(DATASET RECORDS):

■ ■ ■ ■ ■ ■ ■

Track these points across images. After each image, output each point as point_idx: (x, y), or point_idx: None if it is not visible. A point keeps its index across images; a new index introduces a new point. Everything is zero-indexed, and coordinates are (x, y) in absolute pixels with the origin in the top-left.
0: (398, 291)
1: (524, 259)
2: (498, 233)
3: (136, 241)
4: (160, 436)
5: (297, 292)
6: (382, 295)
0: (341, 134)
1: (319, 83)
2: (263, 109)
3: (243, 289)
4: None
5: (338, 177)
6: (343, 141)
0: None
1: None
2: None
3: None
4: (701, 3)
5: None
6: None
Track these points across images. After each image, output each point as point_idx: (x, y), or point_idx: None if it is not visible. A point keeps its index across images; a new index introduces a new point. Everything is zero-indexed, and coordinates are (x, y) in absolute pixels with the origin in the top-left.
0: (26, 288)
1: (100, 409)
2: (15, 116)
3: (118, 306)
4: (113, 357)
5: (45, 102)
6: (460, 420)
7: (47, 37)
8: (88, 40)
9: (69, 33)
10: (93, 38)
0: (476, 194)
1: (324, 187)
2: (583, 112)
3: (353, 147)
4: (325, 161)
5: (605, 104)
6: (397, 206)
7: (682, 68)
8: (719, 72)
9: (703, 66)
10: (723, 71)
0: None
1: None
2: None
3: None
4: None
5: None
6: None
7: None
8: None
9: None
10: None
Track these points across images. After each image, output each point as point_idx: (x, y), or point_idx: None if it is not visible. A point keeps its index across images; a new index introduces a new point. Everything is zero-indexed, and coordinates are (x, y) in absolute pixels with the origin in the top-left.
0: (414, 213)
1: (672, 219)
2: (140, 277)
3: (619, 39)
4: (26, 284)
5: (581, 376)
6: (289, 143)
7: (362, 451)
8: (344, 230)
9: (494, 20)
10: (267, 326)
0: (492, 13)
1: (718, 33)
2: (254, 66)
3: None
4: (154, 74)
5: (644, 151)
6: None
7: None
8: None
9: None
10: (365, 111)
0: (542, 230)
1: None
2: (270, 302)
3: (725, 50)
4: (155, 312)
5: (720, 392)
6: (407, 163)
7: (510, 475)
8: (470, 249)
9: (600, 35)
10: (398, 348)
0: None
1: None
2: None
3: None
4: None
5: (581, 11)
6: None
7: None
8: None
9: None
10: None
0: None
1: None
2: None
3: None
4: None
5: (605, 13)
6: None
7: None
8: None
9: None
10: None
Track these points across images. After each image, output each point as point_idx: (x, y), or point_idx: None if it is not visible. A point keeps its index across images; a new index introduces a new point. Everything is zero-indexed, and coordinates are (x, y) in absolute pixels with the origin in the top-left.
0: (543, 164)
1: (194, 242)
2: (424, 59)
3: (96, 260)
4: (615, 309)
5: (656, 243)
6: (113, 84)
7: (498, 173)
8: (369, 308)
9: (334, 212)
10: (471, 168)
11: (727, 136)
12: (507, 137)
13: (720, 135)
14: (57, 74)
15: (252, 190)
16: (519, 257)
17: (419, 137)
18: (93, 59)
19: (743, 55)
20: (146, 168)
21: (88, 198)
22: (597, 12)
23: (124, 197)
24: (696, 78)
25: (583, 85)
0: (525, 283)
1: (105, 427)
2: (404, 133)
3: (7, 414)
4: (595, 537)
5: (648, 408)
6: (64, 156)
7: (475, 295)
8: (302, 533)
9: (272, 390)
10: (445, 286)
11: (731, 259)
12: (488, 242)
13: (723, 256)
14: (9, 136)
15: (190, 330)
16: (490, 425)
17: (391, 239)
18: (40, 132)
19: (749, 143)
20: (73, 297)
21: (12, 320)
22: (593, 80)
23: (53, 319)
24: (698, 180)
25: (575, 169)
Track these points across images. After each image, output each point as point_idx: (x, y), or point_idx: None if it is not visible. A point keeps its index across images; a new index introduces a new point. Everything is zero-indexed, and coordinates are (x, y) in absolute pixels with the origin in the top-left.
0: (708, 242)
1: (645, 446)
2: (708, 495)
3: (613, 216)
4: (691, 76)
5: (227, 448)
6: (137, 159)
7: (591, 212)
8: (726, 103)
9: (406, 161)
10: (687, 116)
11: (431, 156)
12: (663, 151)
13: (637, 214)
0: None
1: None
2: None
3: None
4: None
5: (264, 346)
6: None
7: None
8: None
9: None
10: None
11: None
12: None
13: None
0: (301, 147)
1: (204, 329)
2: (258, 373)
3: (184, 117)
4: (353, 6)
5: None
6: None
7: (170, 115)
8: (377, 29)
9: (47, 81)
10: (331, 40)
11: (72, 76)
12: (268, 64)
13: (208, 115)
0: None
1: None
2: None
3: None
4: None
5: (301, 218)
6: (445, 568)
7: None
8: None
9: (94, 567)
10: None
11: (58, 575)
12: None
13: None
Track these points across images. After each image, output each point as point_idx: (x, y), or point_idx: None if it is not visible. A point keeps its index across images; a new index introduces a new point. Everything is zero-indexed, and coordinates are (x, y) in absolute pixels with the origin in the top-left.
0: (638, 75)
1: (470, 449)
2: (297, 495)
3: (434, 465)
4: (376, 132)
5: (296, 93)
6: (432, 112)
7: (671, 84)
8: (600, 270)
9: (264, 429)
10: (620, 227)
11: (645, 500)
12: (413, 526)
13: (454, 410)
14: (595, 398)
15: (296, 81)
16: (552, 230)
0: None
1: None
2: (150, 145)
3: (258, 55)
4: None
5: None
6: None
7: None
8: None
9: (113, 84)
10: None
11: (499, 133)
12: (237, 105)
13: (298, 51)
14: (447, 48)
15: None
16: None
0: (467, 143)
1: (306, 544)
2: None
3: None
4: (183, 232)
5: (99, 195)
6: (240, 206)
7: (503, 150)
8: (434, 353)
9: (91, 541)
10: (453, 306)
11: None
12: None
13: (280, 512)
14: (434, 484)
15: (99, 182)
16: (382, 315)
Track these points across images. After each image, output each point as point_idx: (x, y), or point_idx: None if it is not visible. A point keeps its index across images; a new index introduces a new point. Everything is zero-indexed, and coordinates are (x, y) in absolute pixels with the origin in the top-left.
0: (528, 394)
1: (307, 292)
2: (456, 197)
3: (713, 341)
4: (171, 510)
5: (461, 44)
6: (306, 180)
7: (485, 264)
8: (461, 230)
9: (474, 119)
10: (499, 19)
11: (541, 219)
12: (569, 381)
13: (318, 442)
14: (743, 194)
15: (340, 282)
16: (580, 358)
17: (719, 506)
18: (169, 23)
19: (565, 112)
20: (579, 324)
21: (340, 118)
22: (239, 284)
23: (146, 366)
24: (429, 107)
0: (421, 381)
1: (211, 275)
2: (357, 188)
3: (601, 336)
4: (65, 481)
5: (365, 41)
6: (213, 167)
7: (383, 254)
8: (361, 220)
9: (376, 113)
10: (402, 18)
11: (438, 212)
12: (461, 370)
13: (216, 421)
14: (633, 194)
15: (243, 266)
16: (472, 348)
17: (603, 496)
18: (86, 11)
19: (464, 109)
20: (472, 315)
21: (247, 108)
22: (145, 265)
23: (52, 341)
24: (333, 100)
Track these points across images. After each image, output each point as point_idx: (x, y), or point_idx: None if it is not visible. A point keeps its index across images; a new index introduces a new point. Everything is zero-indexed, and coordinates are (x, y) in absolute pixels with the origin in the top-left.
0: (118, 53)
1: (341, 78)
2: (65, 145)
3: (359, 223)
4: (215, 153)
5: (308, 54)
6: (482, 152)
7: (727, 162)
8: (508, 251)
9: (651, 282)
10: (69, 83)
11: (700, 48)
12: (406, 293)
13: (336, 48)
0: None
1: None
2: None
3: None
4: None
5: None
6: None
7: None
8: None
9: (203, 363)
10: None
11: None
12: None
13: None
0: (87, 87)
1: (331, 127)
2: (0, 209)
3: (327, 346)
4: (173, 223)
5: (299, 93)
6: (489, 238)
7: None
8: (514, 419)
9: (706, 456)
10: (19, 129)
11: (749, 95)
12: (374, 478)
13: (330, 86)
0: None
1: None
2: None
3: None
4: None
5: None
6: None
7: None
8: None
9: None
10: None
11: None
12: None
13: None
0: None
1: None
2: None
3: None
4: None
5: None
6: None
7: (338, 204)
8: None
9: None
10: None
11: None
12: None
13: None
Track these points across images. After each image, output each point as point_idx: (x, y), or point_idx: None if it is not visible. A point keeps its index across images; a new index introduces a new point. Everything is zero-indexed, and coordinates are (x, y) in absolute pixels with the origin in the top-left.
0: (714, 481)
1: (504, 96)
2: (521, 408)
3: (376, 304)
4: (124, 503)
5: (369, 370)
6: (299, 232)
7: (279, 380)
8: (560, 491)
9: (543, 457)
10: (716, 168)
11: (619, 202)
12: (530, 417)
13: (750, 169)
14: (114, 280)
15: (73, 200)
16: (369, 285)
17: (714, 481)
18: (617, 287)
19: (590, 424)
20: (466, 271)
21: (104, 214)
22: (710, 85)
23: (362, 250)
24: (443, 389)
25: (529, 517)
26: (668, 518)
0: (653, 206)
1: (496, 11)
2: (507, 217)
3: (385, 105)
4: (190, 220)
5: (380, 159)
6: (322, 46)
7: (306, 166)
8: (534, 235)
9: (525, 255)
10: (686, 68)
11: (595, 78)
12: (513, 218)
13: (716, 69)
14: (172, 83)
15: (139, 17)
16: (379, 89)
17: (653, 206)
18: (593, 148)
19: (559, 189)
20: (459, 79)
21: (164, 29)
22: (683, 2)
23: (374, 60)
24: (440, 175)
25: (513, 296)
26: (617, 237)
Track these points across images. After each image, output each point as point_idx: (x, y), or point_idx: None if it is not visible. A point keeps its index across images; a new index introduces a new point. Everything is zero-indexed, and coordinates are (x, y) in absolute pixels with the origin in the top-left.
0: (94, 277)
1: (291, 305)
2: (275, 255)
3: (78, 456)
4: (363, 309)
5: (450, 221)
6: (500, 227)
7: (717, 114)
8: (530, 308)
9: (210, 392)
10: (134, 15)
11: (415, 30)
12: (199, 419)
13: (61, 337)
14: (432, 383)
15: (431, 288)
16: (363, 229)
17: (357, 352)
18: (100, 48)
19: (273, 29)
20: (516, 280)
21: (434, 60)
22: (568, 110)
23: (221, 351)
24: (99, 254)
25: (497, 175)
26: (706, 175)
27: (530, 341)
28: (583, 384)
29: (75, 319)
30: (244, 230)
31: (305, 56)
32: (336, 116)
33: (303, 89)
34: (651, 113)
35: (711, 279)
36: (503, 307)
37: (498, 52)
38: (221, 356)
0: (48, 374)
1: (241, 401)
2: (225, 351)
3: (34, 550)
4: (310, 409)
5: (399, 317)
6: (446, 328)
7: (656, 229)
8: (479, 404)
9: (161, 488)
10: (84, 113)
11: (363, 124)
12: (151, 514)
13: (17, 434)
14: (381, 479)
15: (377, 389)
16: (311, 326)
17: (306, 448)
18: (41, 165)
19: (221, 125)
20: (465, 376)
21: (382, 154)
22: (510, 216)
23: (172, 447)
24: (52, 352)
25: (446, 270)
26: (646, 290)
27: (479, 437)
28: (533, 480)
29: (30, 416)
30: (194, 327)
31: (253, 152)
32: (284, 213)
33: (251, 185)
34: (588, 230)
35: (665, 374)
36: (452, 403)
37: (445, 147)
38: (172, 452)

■ ■ ■ ■ ■ ■ ■

(INSTRUCTIONS FOR THE TASK):
Can you copy the material word for word, beginning with its first line and stopping after the line that contains "0: (398, 291)"?

(OUTPUT BELOW):
Track these points across images. After each image, output each point as point_idx: (x, y), or point_idx: None if it is not visible. A point keeps its index across images; a new index introduces a new point. Everything is zero-indexed, and coordinates are (x, y) in absolute pixels with the origin in the top-left.
0: (398, 291)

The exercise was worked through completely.